» **Work request**
Using the records below, repeat exactly the lines from the one holding "Electron micrograph, 8 nm per pixel. Somewhere" through the one holding "Picture 3: 3-D", both ends included, and no others.

» **Excerpted records**
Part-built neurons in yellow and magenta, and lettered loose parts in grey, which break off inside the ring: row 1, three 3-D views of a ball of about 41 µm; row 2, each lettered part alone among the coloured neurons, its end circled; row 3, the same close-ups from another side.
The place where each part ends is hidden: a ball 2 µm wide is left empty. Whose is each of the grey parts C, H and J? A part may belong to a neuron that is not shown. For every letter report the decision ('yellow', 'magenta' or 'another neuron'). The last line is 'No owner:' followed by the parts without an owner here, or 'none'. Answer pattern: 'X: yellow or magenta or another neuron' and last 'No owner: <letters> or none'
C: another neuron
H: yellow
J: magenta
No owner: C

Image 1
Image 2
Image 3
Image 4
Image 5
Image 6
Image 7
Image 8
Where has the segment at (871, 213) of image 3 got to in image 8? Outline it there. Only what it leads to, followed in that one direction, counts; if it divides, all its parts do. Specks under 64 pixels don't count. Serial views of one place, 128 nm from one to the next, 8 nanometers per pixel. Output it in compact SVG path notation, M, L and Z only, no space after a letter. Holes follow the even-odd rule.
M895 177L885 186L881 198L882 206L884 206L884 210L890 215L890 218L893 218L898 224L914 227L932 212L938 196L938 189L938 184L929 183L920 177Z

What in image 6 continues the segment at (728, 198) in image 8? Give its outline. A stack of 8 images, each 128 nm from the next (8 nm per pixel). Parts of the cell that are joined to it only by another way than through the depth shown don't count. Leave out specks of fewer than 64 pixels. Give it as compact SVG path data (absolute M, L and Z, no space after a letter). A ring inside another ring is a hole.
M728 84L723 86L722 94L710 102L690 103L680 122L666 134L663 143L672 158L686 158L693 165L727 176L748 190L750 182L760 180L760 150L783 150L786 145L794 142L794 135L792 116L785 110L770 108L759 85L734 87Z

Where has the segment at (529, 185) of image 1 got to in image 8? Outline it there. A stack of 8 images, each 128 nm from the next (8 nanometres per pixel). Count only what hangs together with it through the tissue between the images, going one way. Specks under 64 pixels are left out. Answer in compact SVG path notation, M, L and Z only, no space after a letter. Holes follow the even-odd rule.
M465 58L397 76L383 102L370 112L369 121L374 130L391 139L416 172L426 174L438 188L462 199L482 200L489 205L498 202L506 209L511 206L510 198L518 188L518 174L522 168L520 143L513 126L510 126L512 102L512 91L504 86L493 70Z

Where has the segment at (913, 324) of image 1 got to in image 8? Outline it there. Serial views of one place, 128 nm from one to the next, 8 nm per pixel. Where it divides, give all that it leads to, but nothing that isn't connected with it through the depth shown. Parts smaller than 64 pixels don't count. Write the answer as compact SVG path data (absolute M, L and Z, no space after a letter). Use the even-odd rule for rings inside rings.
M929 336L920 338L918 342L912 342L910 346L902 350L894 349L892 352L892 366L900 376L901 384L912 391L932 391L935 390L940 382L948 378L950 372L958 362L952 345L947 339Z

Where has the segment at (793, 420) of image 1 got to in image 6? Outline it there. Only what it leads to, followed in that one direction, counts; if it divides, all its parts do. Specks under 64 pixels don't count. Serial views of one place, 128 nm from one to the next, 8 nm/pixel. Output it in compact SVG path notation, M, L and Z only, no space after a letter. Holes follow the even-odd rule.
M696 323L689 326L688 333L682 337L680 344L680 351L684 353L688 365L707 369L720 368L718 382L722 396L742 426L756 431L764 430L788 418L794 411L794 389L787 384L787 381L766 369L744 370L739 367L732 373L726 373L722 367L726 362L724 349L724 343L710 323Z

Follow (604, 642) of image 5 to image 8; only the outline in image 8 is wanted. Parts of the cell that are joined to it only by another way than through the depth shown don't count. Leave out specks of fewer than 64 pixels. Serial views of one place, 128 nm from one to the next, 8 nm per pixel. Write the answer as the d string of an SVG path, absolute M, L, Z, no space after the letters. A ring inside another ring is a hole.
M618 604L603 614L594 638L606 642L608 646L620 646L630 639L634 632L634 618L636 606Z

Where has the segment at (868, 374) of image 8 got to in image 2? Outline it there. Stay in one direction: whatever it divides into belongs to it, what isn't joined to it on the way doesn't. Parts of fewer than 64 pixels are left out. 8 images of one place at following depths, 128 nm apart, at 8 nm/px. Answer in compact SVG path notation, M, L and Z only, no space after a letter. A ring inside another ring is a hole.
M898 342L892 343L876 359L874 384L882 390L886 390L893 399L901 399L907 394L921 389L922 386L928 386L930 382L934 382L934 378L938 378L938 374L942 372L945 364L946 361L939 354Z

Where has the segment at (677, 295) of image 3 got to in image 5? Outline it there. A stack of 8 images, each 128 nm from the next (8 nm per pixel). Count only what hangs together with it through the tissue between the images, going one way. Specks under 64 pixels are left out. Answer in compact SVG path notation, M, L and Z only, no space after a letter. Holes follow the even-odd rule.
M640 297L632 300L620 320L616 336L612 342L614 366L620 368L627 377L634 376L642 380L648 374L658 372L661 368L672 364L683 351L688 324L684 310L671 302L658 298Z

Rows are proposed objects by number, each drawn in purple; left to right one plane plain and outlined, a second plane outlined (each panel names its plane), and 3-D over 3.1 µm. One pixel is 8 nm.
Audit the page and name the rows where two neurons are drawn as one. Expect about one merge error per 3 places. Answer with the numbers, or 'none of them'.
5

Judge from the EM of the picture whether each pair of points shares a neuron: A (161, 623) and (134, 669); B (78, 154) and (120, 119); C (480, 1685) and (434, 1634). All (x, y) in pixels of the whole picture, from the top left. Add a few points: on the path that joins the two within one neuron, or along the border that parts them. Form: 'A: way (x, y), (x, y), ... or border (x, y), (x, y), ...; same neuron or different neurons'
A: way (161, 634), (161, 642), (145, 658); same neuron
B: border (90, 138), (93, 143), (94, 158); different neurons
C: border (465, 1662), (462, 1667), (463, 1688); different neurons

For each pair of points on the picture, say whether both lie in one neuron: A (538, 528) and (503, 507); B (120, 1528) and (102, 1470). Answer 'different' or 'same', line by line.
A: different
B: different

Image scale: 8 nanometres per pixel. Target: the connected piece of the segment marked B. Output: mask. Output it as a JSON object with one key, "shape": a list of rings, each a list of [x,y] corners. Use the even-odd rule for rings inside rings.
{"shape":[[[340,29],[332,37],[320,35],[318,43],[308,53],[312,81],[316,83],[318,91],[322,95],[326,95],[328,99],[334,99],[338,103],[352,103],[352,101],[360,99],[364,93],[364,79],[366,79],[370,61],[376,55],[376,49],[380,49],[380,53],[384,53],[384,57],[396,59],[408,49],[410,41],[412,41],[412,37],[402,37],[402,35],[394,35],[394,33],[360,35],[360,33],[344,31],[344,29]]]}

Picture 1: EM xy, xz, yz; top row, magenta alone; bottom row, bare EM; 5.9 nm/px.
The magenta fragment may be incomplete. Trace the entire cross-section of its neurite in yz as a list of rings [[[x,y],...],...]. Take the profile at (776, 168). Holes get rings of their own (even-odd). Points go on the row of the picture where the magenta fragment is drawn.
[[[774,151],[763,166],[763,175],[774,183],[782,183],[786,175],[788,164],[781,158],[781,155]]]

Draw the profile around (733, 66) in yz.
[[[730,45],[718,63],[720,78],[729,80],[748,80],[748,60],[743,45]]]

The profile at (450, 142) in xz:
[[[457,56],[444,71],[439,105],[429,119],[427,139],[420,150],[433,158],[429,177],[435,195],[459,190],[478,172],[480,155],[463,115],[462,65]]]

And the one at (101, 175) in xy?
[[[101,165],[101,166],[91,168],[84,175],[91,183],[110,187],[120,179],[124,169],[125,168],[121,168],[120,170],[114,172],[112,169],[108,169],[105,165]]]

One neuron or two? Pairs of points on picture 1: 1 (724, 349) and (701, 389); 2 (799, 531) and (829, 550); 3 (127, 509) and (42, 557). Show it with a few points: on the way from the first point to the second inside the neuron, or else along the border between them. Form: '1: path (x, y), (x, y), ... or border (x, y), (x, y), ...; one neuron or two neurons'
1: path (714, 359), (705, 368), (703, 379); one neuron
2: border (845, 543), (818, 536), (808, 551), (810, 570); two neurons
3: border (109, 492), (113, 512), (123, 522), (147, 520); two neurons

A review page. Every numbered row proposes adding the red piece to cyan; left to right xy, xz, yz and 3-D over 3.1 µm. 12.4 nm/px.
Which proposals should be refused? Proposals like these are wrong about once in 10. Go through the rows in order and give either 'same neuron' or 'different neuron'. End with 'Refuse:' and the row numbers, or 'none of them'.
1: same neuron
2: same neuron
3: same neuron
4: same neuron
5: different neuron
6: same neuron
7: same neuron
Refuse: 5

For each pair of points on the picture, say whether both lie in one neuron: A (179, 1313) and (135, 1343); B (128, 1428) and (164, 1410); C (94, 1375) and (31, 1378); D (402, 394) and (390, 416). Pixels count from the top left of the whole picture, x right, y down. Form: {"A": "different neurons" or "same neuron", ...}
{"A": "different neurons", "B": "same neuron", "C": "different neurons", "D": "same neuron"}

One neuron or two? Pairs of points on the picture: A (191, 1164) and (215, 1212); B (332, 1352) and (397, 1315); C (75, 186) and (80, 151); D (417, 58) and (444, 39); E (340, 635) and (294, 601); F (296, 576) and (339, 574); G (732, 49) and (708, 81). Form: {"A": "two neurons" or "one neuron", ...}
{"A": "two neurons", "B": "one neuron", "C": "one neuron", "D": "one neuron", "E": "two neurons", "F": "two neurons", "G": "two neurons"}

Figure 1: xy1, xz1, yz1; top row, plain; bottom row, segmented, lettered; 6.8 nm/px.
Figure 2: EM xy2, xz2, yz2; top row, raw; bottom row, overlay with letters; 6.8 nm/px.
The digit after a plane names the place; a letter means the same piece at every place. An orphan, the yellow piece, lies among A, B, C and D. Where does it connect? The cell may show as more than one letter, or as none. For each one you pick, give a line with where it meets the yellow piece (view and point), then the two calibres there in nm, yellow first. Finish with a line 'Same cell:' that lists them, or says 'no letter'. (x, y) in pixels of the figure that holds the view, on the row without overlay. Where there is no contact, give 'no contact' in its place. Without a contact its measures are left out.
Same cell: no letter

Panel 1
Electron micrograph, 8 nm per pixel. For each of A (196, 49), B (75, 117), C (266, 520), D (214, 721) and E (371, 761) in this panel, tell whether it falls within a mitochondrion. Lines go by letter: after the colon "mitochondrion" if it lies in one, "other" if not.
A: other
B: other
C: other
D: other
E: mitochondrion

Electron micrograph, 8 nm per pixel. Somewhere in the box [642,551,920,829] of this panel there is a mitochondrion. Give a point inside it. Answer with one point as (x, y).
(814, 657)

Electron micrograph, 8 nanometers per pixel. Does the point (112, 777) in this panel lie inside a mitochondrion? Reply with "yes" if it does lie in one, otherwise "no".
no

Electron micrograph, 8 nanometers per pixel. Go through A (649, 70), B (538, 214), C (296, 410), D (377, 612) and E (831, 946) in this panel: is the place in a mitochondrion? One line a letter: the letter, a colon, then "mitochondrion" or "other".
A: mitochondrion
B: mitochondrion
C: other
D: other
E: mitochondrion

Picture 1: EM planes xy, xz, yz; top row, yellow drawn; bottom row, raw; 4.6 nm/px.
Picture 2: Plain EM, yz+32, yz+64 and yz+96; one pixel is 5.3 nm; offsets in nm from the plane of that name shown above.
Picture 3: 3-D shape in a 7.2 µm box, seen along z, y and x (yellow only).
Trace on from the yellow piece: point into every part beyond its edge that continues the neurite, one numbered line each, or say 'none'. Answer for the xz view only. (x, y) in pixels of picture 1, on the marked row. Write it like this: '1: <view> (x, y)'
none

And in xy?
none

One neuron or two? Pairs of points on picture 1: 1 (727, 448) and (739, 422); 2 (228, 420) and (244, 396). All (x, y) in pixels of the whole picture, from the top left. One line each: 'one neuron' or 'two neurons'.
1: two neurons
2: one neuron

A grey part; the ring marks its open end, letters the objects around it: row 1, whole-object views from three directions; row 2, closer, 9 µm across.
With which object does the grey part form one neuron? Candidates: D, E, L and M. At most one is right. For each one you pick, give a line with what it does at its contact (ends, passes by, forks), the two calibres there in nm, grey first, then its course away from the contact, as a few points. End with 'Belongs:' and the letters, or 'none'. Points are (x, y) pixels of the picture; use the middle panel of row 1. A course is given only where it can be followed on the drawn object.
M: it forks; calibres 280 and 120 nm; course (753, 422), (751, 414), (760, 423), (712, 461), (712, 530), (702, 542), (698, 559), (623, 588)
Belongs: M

» **Finished exercise**
Electron micrograph, 8 nm per pixel. Somewhere in the box [642,551,920,829] of this panel there is a mitochondrion. Give a point inside it. Answer with one point as (x, y).
(814, 657)

Electron micrograph, 8 nanometers per pixel. Does the point (112, 777) in this panel lie inside a mitochondrion? Reply with "yes" if it does lie in one, otherwise "no".
no

Electron micrograph, 8 nanometers per pixel. Go through A (649, 70), B (538, 214), C (296, 410), D (377, 612) and E (831, 946) in this panel: is the place in a mitochondrion? One line a letter: the letter, a colon, then "mitochondrion" or "other".
A: mitochondrion
B: mitochondrion
C: other
D: other
E: mitochondrion

Picture 1: EM planes xy, xz, yz; top row, yellow drawn; bottom row, raw; 4.6 nm/px.
Picture 2: Plain EM, yz+32, yz+64 and yz+96; one pixel is 5.3 nm; offsets in nm from the plane of that name shown above.
Picture 3: 3-D shape in a 7.2 µm box, seen along z, y and x (yellow only).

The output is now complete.